Au final, même si rien n’a été simple, les répartiteurs peuvent se targuer d’avoir répondu à toutes les demandes en jouant de leur implantation partout sur le territoire et d’avoir contribué à la mobilisation de toute la chaîne du médicament. Une implication qui n’est pas passée inaperçue aux yeux des pouvoirs publics. Le 17 septembre, un arrêté de marge est paru au « Journal officiel ».
« Une première marge de durée de vie courte, pour octobre, novembre, décembre et janvier, va avoir un impact d’environ 30 millions d’euros dans le but de compenser les pertes dues au Covid-19 pour la répartition », explique Hubert Olivier. Puis une nouvelle marge entrera en vigueur au 1er février prochain, et devrait apporter un ballon d’oxygène de 40 millions d’euros la première année, puis 30 millions d’euros les années suivantes. « C’est un début de bonne nouvelle, une décision qui a probablement été accélérée par ce que la répartition a pu faire pendant la crise, mais c’est notoirement insuffisant », rappelle le président d’OCP. Depuis 2017, en effet, les pertes de la répartition ne font que s’accroître : 23 millions d'euros en 2017, 46 millions en 2018, 65 millions en 2019. Et le prévisionnel pour 2020 était de 100 millions d’euros.
« Avec cette nouvelle marge on reprend un peu d’espoir, mais il serait dramatique que les pouvoirs publics s’arrêtent là. » Hubert Olivier évoque trois mesures pour remettre la répartition pharmaceutique à flots : un forfait pour les produits froids, une révision de la taxe ACOSS* qui s’élève actuellement « à 150 % du résultat d’exploitation » et un relèvement du plafond des produits chers à environ 40 euros.
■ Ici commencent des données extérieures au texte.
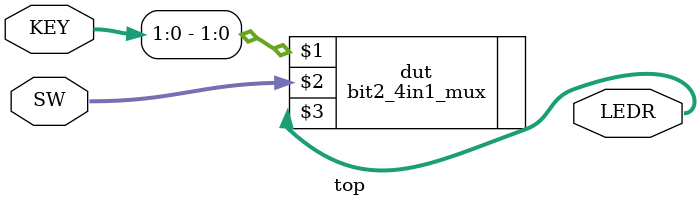
<source format=v>
module top (SW, KEY, LEDR);

    input wire [9:0] SW;        // DE-series switches
    input wire [3:0] KEY;       // DE-series pushbuttons

    output wire [9:0] LEDR;     // DE-series LEDs   

    bit2_4in1_mux dut (KEY[1:0], SW, LEDR);
 
endmodule


</source>
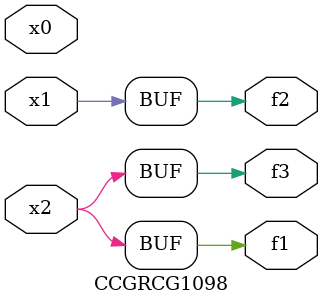
<source format=v>
module CCGRCG1098(
	input x0, x1, x2,
	output f1, f2, f3
);
	assign f1 = x2;
	assign f2 = x1;
	assign f3 = x2;
endmodule

</source>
Pour rappel, Hubert Olivier indique qu’en décembre 2019, les pouvoirs publics avaient proposé une nouvelle marge permettant d’apporter 40 millions d’euros à la répartition… mais en prenant au passage 60 millions d'euros sur la marge à l’officine. « On a publiquement dit que c’était hors de question, et cela n’a pas été facile de refuser 40 millions d’euros vu notre résultat d’exploitation. »
Un plan vert pour la distribution du médicament
En attendant, la CSRP appelle ses partenaires à travailler sur les points faibles repérés pendant la crise, à savoir les réponses parfois chaotiques face à l’urgence, le manque de gouvernance et la méconnaissance du travail de logistique par les décideurs dans les ministères et autres autorités.
C’est pourquoi la chambre syndicale propose, à l’instar du plan blanc à l’hôpital et du plan bleu dans les EHPAD, de « construire ensemble un plan vert pour la distribution du médicament et des produits de santé ». Une proposition bien accueillie par les deux syndicats de pharmaciens.
* Taxe prélevée par l'Agence centrale des organismes de Sécurité sociale (ACOSS) au titre de la vente en gros de médicaments.